= TASK TO CARRY OUT =
The required answer is every line of the data containing the word "Voraussetzungen".

* * *

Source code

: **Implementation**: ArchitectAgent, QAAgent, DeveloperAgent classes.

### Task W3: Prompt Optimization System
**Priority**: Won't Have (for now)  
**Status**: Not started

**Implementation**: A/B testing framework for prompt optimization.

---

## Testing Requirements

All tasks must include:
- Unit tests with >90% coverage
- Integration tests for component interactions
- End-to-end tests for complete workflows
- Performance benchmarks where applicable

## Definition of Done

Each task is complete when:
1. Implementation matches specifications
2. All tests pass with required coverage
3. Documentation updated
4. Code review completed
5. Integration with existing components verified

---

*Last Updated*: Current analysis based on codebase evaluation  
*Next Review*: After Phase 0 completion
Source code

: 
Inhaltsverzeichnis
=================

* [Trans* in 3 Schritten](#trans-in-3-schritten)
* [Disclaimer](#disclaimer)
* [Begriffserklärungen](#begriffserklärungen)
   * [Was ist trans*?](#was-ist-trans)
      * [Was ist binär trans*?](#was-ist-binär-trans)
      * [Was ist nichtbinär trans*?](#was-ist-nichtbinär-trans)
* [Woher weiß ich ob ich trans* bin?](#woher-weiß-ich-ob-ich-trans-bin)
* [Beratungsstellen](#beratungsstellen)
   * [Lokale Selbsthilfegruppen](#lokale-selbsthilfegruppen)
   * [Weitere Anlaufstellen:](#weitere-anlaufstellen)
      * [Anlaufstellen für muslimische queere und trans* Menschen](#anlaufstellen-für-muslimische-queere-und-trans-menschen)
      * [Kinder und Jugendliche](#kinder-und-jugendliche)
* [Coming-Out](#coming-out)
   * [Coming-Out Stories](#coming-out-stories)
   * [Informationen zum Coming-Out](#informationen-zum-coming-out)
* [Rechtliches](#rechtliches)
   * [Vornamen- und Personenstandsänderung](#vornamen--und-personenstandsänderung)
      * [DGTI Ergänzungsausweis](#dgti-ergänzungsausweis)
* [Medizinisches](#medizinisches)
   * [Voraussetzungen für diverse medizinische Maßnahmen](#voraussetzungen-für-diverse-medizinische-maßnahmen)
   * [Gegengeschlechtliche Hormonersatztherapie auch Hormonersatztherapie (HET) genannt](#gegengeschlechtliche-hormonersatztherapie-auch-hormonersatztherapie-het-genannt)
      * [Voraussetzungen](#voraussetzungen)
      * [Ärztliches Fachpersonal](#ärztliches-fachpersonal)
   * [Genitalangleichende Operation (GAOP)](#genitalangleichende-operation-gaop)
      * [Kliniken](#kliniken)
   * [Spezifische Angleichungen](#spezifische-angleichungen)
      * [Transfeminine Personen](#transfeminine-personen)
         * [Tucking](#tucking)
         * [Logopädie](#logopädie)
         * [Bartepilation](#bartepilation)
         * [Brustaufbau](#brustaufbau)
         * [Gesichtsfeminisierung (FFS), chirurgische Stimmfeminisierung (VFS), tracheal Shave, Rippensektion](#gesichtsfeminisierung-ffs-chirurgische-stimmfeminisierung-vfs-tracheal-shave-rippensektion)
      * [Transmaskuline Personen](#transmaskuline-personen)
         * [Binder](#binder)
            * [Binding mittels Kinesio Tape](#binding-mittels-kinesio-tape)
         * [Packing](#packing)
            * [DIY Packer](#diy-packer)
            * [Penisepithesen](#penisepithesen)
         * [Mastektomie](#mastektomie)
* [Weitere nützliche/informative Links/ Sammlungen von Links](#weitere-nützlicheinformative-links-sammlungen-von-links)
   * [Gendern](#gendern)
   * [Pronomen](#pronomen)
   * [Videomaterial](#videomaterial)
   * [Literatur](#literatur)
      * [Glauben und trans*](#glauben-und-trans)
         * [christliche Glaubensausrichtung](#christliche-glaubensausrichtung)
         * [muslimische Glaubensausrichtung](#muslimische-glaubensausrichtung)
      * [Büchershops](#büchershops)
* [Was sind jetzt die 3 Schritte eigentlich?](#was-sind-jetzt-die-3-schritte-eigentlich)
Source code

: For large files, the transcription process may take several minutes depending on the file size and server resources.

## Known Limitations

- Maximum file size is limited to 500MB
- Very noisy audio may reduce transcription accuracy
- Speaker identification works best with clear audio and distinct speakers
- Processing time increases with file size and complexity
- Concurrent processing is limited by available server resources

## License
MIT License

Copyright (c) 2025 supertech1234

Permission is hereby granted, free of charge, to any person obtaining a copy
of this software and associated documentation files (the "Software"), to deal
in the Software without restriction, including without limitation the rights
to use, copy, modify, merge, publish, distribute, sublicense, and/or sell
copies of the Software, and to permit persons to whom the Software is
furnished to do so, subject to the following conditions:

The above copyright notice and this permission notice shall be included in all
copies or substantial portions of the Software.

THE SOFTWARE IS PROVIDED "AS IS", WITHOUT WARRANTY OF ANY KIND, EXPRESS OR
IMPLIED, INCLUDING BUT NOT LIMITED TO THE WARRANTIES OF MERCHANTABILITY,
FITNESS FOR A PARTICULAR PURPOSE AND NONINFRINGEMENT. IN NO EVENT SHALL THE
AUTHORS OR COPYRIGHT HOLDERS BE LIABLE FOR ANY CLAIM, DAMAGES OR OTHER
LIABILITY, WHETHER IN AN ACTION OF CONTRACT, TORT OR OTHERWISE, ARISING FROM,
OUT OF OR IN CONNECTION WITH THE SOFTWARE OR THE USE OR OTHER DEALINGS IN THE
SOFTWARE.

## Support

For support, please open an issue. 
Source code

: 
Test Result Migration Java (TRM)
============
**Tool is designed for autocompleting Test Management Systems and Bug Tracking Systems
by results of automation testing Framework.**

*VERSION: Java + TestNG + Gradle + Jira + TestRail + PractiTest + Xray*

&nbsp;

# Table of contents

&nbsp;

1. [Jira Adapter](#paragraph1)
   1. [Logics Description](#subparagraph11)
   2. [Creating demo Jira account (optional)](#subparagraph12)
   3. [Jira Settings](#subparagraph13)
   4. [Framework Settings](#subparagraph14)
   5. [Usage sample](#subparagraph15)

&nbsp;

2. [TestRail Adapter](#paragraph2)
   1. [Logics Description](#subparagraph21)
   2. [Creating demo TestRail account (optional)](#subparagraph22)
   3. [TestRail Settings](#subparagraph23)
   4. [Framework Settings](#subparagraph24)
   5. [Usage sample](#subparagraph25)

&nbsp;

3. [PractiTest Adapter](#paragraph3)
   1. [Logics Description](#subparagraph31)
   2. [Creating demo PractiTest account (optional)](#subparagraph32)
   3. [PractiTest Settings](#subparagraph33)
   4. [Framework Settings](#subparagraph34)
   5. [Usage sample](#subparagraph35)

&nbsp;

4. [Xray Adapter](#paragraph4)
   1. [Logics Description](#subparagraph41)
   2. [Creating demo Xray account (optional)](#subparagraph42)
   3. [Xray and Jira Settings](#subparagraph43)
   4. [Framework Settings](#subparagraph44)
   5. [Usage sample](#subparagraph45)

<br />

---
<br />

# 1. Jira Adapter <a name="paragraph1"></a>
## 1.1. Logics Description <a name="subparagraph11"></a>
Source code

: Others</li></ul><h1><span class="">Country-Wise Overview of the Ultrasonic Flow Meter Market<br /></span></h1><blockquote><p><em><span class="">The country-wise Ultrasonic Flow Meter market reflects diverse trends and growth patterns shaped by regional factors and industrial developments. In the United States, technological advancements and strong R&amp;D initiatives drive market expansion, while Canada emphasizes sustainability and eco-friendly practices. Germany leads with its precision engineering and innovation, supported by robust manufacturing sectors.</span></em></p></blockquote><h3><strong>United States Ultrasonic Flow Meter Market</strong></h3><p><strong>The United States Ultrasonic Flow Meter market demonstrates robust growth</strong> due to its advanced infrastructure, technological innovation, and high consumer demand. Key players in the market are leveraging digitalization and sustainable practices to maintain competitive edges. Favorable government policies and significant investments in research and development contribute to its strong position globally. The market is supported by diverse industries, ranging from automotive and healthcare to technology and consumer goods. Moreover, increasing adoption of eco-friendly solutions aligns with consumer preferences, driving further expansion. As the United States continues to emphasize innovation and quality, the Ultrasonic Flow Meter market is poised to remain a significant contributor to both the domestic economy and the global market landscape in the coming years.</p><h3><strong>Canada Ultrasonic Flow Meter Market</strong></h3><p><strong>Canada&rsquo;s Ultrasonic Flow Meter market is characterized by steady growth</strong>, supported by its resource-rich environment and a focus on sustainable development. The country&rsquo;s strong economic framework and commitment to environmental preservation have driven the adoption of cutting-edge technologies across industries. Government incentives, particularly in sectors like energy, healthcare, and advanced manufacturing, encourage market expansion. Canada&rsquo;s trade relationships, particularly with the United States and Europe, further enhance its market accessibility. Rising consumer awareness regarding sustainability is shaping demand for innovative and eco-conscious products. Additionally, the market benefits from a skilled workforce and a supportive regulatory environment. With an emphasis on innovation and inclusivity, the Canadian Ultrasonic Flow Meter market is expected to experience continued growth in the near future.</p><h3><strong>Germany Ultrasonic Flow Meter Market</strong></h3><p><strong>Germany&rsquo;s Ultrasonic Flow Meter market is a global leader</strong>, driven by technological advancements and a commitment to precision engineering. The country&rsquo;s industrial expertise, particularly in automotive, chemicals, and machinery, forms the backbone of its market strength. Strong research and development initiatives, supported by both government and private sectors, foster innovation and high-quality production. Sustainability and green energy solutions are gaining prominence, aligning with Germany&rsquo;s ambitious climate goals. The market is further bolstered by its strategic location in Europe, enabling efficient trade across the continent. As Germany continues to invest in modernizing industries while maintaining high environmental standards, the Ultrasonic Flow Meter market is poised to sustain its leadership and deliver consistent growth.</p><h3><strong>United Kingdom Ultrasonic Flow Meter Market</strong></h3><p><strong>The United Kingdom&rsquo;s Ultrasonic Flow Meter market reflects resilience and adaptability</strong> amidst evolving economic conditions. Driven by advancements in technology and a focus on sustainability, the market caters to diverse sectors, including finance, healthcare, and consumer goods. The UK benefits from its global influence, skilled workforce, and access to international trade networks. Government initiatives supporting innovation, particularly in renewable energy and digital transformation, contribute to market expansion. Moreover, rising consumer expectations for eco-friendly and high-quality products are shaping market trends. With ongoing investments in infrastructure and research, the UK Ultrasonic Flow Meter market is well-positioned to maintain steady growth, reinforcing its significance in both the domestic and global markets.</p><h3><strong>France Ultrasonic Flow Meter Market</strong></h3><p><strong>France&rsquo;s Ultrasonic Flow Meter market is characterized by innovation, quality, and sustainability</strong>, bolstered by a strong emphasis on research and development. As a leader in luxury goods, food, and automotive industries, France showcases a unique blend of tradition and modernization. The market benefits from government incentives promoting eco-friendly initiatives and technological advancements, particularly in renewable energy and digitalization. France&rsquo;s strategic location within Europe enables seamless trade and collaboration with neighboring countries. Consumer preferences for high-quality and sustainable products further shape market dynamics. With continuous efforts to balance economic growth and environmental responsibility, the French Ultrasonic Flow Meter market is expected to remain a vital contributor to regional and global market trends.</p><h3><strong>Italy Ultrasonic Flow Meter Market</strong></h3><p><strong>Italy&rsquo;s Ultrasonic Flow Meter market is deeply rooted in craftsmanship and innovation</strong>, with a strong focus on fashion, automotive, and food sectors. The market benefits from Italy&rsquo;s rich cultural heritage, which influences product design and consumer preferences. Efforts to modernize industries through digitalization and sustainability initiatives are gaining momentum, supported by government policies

* * *

= WRITTEN ANSWER =
   * [Voraussetzungen für diverse medizinische Maßnahmen](#voraussetzungen-für-diverse-medizinische-maßnahmen)
      * [Voraussetzungen](#voraussetzungen)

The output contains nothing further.